Fermer la publicité

Bibliothèques : ces fermetures qui ne passent pas

Isère le 06 janvier 2017 - Elisabeth Laverdant - Région grenobloise - article lu 99 fois

Bibliothèques : ces fermetures qui ne passent pas
Elisabeth Laverdant - La bibliothèque Alliance doit devenir un tiers-lieu.

Depuis juin, les bibliothécaires de Grenoble protestent. En cause ? La fermeture de trois bibliothèques du réseau grenoblois. Hauquelin, Prémol et Alliance, trois lieux qui symbolisent le combat engagé par le mouvement Bibliothécaires en lutte.

Une intervention lors du conseil municipal de Grenoble le 19 décembre, une pétition citoyenne… Si le mouvement ne compte rien lâcher, la municipalité continue de travailler sur l'évolution de son réseau.

L’annonce de la fermeture de trois bibliothèques n’est pas passée du tout. Et depuis le mois de juin, le mouvement des Bibliothécaires en lutte se bat et multiplie les actions : « Dès qu’on a appris la mise en place du plan de sauvegarde, il y a eu une énorme mobilisation. Les mouvements de grèves ont été très suivis », raconte une bibliothécaire.

La fermeture des bibliothèques s’inscrit dans le plan de sauvegarde mené par la municipalité pour faire face à la situation budgétaire difficile de la ville. « Il y a des choses qu’on ne peut plus faire comme avant.
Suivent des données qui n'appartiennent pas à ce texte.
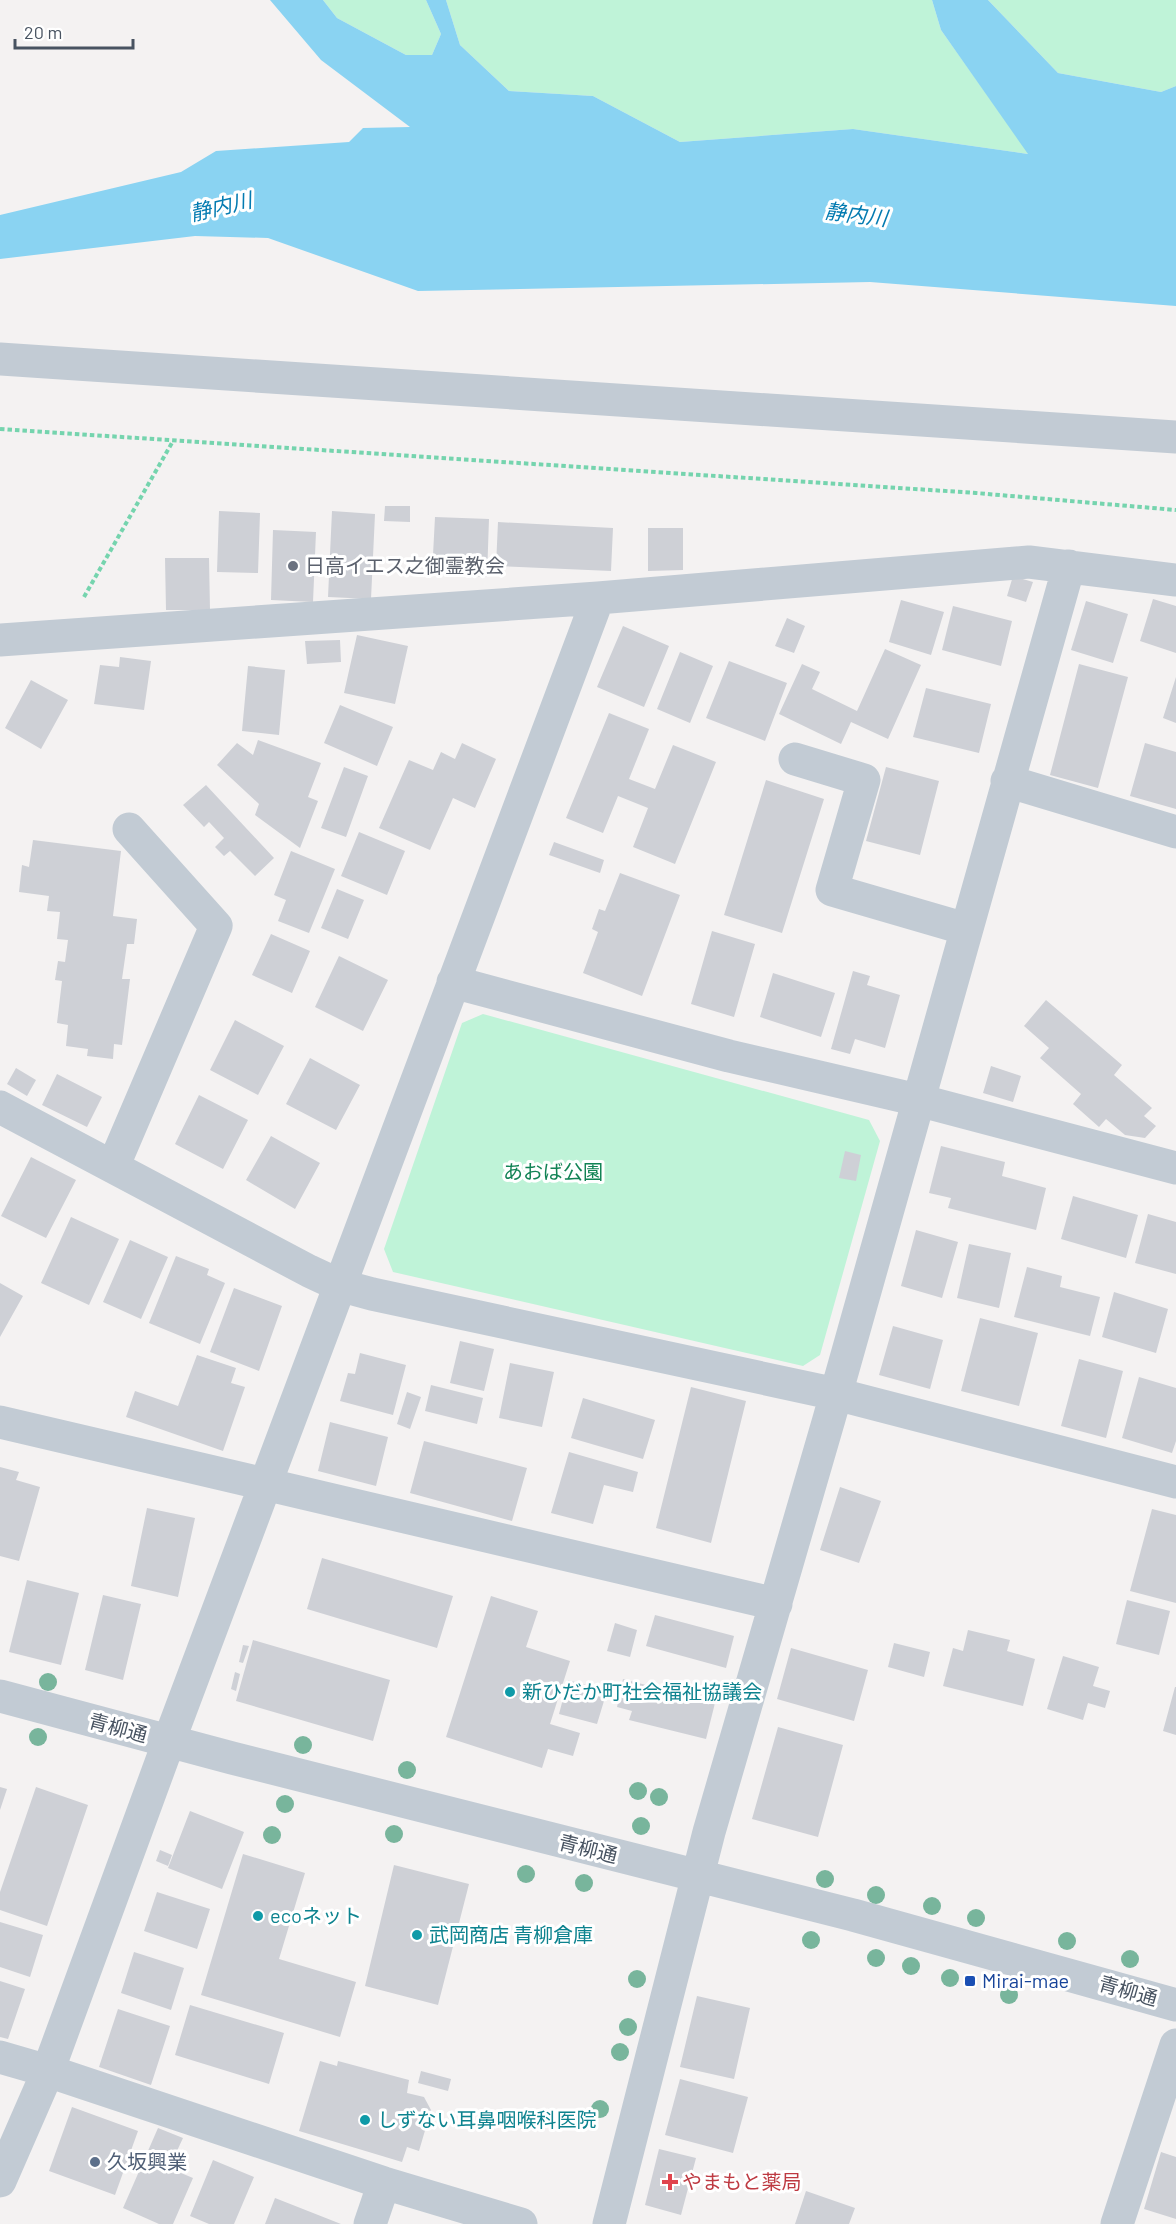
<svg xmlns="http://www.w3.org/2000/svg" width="1176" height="2224" font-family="Barlow,'Noto Sans JP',sans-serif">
  <rect width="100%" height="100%" fill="#f4f2f2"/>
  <!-- green -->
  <path fill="#bff3d8" d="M323,0h103l15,34 -9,21h-26l-69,-37z
    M446,0h486l9,30 88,124 -176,-25 -173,13 -87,-46 -84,-5 -49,-46z
    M988,0h188v86l-15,6 -103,-19z
    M483,1014l386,106 11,21 -60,214 -17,11 -410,-94 -9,-23 78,-226z"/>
  <!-- water -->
  <path fill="#8ad3f2" d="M270,0h53l14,18 69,37h26l9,-21 -15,-34h20l14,45 49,46 84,5 87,46 173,-13 175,25 -87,-124 -9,-30h56l70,73 103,19 15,-6v220l-306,-24 -452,9 -150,-53 -73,-2 -195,23v-44l181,-43 35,-21 133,-9 14,-14 47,-1 -89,-67z"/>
  <!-- building -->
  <path fill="#ced0d6" d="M385,506h25v16l-26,-1z
    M219,511l41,2 -2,60 -41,-1z
    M332,511l43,3 -4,85 -43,-2z
    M435,517l54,2 -2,58 -55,-3z
    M498,522l115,6 -2,43 -115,-5z
    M648,528h35v42l-35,1z
    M273,530l43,2 -3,70 -42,-2z
    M165,558h44l1,52h-44z
    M1013,576l20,6 -7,20 -19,-6z
    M1153,599l23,7v47l-36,-12z
    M901,600l43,12 -13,43 -42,-13z
    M1086,601l42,13 -15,49 -42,-13z
    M953,606l59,15 -11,45 -59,-16z
    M787,618l18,8 -11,27 -19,-7z
    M623,626l46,20 -25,61 -47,-20z
    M357,635l51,11 -13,58 -51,-11z
    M340,640l1,22 -34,2 -2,-23z
    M885,649l36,16 -33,74 -37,-17 -10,22 -62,-30 23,-50 18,8 -8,17 45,22z
    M680,652l33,14 -23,57 -33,-14z
    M120,657l31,4 -7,49 -50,-6 6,-39 19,2z
    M729,661l58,22 -22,58 -59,-23z
    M1079,664l49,13 -30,111 -48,-13z
    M248,666l37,4 -6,65 -37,-4z
    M1176,677v46l-13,-5z
    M31,680l37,20 -27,49 -36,-21z
    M926,688l65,16 -12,49 -66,-16z
    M340,705l53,22 -16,39 -53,-23z
    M609,713l40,16 -20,50 26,10 18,-44 43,17 -41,102 -42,-17 15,-39 -30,-12 -15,37 -37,-15z
    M258,740l63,23 -13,34 10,4 -18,47 -45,-33 4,-11 -42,-39 20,-22 16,12z
    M462,743l34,16 -21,49 -22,-10 -23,52 -51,-22 30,-68 24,10 8,-18 14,7z
    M1145,743l31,9v57l-46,-13z
    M344,767l24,9 -22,61 -25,-9z
    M886,767l53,14 -19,74 -54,-14z
    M766,780l58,19 -42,134 -58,-18z
    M206,785l68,73 -19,18 -25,-25 -6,5 -9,-9 9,-9 -15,-16 -5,5 -21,-22z
    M359,832l46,19 -18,44 -46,-19z
    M33,840l88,11 -8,65 24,3 -3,25h-7l-5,35h8l-8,66 -8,-1 -1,15 -26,-3 1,-7 -22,-3 2,-21 -11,-2 5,-42 -7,-1 3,-19 7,1 3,-22 -11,-1 3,-27 -13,-1 2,-15 -30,-4 3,-27 7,2z
    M554,842l50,18 -4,13 -51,-18z
    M291,851l44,18 -26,64 -31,-12 8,-21 -12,-5z
    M620,873l60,22 -38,101 -59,-23 15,-41 -6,-3 7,-20 6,2z
    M337,889l27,11 -16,39 -27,-11z
    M712,931l43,13 -21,73 -43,-13z
    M271,934l39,17 -18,42 -40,-18z
    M339,956l49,24 -25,51 -48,-24z
    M853,971l17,5 -3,9 33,10 -15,53 -30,-9 -5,15 -19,-5z
    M773,973l62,20 -14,44 -61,-20z
    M1046,1000l76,65 -8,10 38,33 -8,8 12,10 -11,12 -20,-3 -19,-16 -7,8 -26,-23 8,-10 -41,-36 9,-10 -25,-22z
    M235,1020l49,26 -26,49 -48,-25z
    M310,1058l50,27 -24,45 -50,-26z
    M991,1066l30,10 -8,26 -30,-9z
    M16,1068l20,12 -9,16 -20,-12z
    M57,1074l45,23 -15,30 -45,-22z
    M199,1095l49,25 -25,49 -48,-25z
    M271,1136l49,27 -25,46 -49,-29z
    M941,1146l64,16 -3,14 44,12 -10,42 -88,-22 3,-10 -22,-5z
    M845,1151l16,4 -5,26 -17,-3z
    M31,1157l45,23 -30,58 -45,-22z
    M1073,1196l65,19 -12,43 -65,-19z
    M1148,1214l28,8v52l-41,-11z
    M71,1217l48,22 -30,66 -48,-22z
    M916,1230l42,12 -16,56 -41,-12z
    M130,1240l38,17 -27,62 -38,-17z
    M969,1244l42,9 -12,55 -42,-10z
    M176,1256l33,13 -2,6 18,8 -25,61 -51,-21z
    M1027,1267l35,9 -2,11 40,10 -10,39 -76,-19z
    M0,1283l23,13 -23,41z
    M234,1288l48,18 -23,65 -49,-19z
    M1114,1292l54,17 -12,44 -54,-16z
    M980,1318l58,15 -19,73 -58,-15z
    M893,1326l50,14 -13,49 -51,-14z
    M460,1341l34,8 -10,42 -34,-8z
    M360,1353l46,12 -13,50 -53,-14 8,-28 7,1z
    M197,1355l39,13 -5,15 14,4 -22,64 -97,-34 9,-26 43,15z
    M1079,1359l44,12 -17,67 -45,-12z
    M510,1363l44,9 -12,55 -43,-9z
    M1139,1377l37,11v53l-4,12 -50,-15z
    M431,1385l52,13 -6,26 -52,-13z
    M691,1387l55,14 -35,142 -55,-15z
    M407,1392l14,5 -11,32 -13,-5z
    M583,1398l72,22 -12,39 -72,-21z
    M330,1422l58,15 -12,49 -58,-15z
    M424,1441l103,27 -15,53 -102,-28z
    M569,1452l69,20 -5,20 -29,-7 -11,39 -42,-11z
    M0,1467l19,5 -3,8 24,7 -21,74 -19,-5z
    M840,1487l41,14 -22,62 -39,-13z
    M147,1508l48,10 -17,79 -47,-11z
    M1152,1509l24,6v88l-46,-12z
    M322,1558l131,38 -16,52 -130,-39z
    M27,1580l52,13 -18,72 -52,-13z
    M103,1595l38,9 -18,76 -38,-10z
    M491,1596l47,15 -12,36 44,14 -20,63 30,9 -7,23 -25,-7 -6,19 -96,-31z
    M1127,1600l43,11 -11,44 -43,-11z
    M655,1615l79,21 -8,32 -80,-22z
    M615,1623l22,7 -7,27 -23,-6z
    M968,1630l42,10 -3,11 28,8 -12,47 -80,-20 10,-38 10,3z
    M253,1640l137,40 -17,61 -137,-40z
    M894,1643l36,9 -6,25 -36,-10z
    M243,1645l6,1 -6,17 -4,-1z
    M791,1648l77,22 -14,51 -77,-22z
    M1063,1656l36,11 -6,19 17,5 -5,17 -17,-5 -5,17 -36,-11z
    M235,1672l5,2 -4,17 -5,-2z
    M623,1679l92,24 -9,36 -77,-19 3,-9 -15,-4z
    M568,1680l39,11 -10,33 -38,-10z
    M1175,1687h1v48l-13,-4z
    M778,1727l65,18 -25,92 -66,-18z
    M0,1787l7,2 -7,21z
    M36,1787l52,18 -41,121 -47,-16v-18z
    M190,1811l54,21 -22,57 -54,-21z
    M160,1850l12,5 -4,11 -12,-5z
    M243,1854l62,19 -26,86 77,23 -16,55 -139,-42z
    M394,1865l75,19 -31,121 -73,-19z
    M157,1892l53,17 -13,40 -53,-18z
    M0,1922l43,13 -13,42 -30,-10z
    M134,1952l50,16 -13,42 -50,-17z
    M0,1981l25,8 -17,50 -8,-2z
    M697,1996l53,12 -16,71 -54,-12z
    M190,2005l94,28 -15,51 -94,-29z
    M118,2009l52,17 -19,59 -52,-18z
    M320,2061l17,5 1,-5 71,19 -2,13 17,4 7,13 -12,41 -12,-4 -5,15 -103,-31z
    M421,2071l30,8 -3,12 -30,-8z
    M680,2079l68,18 -15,56 -68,-18z
    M72,2107l66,24 -23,64 -66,-24z
    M158,2128l25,10 -14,30 24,10 -20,46h-14l-36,-16z
    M659,2149l37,9 -15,57 -36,-10z
    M1161,2152l15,5v62l-32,-10z
    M213,2160l41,17 -20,47h-25l-19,-8z
    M806,2191l49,17 -6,16h-54z
    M275,2198l66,26h-76z"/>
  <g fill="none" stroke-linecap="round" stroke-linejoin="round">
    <!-- path -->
    <path stroke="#75d4ae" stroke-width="4" stroke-dasharray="4.5 3" stroke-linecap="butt" d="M0,429l976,64 200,17
      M84,597l89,-156"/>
    <!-- minor -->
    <path stroke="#c2cbd4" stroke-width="33" d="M0,359l1176,78
      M0,640l598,-42 431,-36 147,18
      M795,759l69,21 -32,110 134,39
      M1007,781l169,51
      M453,982l276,74 189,44 258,68
      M0,1107l309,164 30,14 33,9 464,100 340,88
      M113,1167l103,-241 -87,-97
      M0,1422l776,182
      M0,1696l232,62 621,157 323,90
      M0,2057l48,14 336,112 137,41
      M0,2181l48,-110 121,-330 429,-1143
      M370,2224l14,-41
      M609,2224l100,-392 120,-413 240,-853
      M1117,2224l59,-179"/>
  </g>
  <!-- trees -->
  <g fill="#78b59c">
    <circle cx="48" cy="1682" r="9"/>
    <circle cx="38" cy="1737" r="9"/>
    <circle cx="303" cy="1745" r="9"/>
    <circle cx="407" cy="1770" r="9"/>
    <circle cx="638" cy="1791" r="9"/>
    <circle cx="659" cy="1797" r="9"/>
    <circle cx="285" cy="1804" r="9"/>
    <circle cx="641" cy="1826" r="9"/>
    <circle cx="394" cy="1834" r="9"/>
    <circle cx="272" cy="1835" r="9"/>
    <circle cx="526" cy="1874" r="9"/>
    <circle cx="825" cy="1879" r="9"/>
    <circle cx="584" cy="1883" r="9"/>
    <circle cx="876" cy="1895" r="9"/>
    <circle cx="932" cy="1906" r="9"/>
    <circle cx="976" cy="1918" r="9"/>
    <circle cx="811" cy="1940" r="9"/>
    <circle cx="1067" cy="1941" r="9"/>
    <circle cx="876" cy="1958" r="9"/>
    <circle cx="1130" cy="1959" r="9"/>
    <circle cx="911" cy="1966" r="9"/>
    <circle cx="950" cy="1978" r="9"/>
    <circle cx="637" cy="1979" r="9"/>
    <circle cx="1009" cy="1995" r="9"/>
    <circle cx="628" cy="2027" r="9"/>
    <circle cx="620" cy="2052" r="9"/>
    <circle cx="600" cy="2109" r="9"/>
  </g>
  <!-- markers -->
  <circle fill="#6b7280" stroke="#fff" stroke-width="2" cx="293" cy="566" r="6"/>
  <g fill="#0f9aa8" stroke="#fff" stroke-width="2">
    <circle cx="510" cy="1692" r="6"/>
    <circle cx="258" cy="1916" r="6"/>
    <circle cx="417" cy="1935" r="6"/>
    <circle cx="365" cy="2120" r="6"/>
  </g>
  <rect fill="#1a4fb4" stroke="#fff" stroke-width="2" x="964" y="1975" width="12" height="12" rx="3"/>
  <circle fill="#5c6f8a" stroke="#fff" stroke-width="2" cx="95" cy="2162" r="6"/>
  <path fill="#e0444e" stroke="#fff" stroke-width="2" d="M667 2173h6v6h6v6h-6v6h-6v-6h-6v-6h6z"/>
  <g text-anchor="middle" stroke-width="6" stroke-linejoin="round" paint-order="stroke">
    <!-- worship labels -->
    <g font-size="20" fill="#5b616d" stroke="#fff" text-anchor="start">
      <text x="305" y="573">日高イエス之御霊教会</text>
    </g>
    <!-- park labels -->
    <g font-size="20" fill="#128355" stroke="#fff">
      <text x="553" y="1179">あおば公園</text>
    </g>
    <!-- culture labels -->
    <g font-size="20" fill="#0d838f" stroke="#fff" text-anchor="start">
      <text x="522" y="1699">新ひだか町社会福祉協議会</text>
      <text x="270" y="1923">ecoネット</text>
      <text x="429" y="1942">武岡商店 青柳倉庫</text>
      <text x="377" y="2127">しずない耳鼻咽喉科医院</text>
    </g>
    <!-- street labels -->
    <g font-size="20" fill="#485361" stroke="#fff">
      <text transform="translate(118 1728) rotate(15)" y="7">青柳通</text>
      <text transform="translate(588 1849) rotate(14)" y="7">青柳通</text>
      <text transform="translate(1128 1991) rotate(16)" y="7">青柳通</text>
    </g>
    <!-- transit labels -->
    <g font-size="20" fill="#164399" stroke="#fff" text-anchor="start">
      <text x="982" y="1988">Mirai-mae</text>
    </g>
    <!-- service labels -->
    <g font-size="20" fill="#4e5e75" stroke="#fff" text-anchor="start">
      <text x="107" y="2169">久坂興業</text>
    </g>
    <!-- health labels -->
    <g font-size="20" fill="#be3a42" stroke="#fff" text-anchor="start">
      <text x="682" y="2189">やまもと薬局</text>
    </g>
    <!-- water labels -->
    <g font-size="21" font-style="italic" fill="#047bb1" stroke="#fff">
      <text transform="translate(221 207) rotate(-13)" y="7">静内川</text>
      <text transform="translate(856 215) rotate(7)" y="7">静内川</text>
    </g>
  </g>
  <!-- scale -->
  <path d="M15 39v9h118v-9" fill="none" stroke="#485361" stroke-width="3"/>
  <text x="24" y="39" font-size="18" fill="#485361" stroke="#ffffff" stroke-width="4.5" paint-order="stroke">20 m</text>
</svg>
On n’a plus les moyens. L’important, c’est d’avoir un bon réseau », argumente Corinne Bernard, adjointe aux cultures. D’ici à 2018, la municipalité devra composer avec 20 M€ en moins par rapport à 2014. Argument qui ne convainc pas les bibliothécaires : « Il n’y a plus d’argent mais il y a des choix, commente l’une d’entre eux. Il y’a d’autres possibilités qui pourraient ne pas porter préjudice au service public ».
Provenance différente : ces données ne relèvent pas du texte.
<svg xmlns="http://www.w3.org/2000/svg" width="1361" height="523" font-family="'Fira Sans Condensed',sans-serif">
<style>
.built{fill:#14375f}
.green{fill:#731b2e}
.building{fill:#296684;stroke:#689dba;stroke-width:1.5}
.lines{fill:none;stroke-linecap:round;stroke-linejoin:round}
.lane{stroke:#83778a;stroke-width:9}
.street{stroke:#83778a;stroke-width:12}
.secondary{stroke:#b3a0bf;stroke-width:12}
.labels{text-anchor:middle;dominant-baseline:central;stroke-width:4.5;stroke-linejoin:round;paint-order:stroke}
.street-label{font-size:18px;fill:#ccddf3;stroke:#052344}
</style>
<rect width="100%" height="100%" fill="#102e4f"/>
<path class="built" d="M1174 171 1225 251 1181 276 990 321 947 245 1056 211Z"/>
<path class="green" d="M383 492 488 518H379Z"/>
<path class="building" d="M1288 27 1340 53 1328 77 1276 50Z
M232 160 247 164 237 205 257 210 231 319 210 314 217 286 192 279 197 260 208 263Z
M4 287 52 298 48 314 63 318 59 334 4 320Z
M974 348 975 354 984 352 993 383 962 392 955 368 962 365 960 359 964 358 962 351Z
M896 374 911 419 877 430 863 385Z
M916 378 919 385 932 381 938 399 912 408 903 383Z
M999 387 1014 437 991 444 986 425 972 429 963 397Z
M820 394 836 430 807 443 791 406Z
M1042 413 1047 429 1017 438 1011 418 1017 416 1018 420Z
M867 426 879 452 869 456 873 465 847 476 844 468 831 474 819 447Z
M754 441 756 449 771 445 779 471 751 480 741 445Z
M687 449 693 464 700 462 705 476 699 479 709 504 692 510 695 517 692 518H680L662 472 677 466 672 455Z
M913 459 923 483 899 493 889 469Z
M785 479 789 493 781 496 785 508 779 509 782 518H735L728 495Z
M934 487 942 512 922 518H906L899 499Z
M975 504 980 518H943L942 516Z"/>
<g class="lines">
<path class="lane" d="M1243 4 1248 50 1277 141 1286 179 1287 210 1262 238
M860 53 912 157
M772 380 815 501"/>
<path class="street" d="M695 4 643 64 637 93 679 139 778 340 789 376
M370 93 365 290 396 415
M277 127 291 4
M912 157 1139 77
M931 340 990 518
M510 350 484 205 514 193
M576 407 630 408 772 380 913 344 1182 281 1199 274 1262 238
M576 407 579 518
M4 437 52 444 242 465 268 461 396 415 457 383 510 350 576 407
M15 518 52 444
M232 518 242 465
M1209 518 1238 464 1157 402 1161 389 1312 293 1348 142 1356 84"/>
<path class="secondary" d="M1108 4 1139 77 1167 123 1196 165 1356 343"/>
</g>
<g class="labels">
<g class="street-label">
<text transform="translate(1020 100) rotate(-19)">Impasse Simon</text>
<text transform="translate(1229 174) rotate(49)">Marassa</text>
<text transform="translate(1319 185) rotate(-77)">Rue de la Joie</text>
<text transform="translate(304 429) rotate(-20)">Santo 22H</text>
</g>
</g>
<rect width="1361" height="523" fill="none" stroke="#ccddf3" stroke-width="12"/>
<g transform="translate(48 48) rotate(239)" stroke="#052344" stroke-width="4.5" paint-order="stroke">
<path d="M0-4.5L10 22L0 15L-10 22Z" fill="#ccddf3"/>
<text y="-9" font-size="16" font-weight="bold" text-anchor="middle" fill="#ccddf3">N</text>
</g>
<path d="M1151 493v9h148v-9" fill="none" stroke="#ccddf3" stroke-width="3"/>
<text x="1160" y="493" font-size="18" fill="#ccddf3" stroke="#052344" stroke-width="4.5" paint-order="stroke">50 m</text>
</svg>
Ce qui ne passe pas pour les bibliothécaires ? C’est l’absence de dialogue. « S’il y avait de la négociation, on serait plus souple », affirme une bibliothécaire. Le problème est donc là. « Il y a des instances de dialogue paritaires », se défend Corinne Bernard.  Autre sujet de crispation ? L’absence de moratoire alors qu’une pétition citoyenne est en cours. « Impossible, répond l’élue. Un moratoire, ça voudrait dire qu’on arrête tout ! Je n’ai pas demandé de moratoire à Manuel Valls pour la baisse des dotations de l’Etat ».

Beaucoup d’inquiétudes

Pour les bibliothécaires, la situation s’enlise. Un recul a cependant été opéré par la municipalité. « On est revenu sur une décision pour ce qui concerne la bibliothèque Alliance qui est maintenue », explique Corinne Bernard. Mais là encore, les Bibliothécaires en lutte ne sont pas satisfaits. Ils craignent que le lieu soit dénaturé : « On ne remplace pas La Poste par une salle polyvalente », explique une bibliothécaire. Alliance doit en effet devenir un tiers-lieu. Comprenez un lieu de rencontres où l’inter-générationnel par exemple aurait toute sa place. Mais Corinne Bernard l’assure : « Le cœur du projet c’est la bibliothèque ».

Voir le réseau grenoblois de bibliothèques dégradé, une des grandes inquiétudes du mouvement. « On ne se sent pas compris. On ne voit aucune notion de service public ». Le réseau de bibliothèques comptait 198 agents en 2016. Le non remplacement de six départs à la retraite le fait donc passer à 192. « Les craintes sont légitimes, commente Corinne Bernard. C’est compliqué d’avoir un bon réseau en 2017. Mais on doit continuer à le faire évoluer ».

Si la municipalité poursuit donc sa réorganisation du réseau, du côté des Bibliothécaires en lutte, la situation est toujours bloquée. « Il ne s’est rien passé depuis notre prise de parole au conseil municipal », explique une bibliothécaire. Aucun rendez-vous avec la municipalité n’est prévu non plus. Une pétition en ligne du collectif « Touchez pas à nos bibliothèques » est mise en place. Elle a recueilli à ce jour 821 signatures.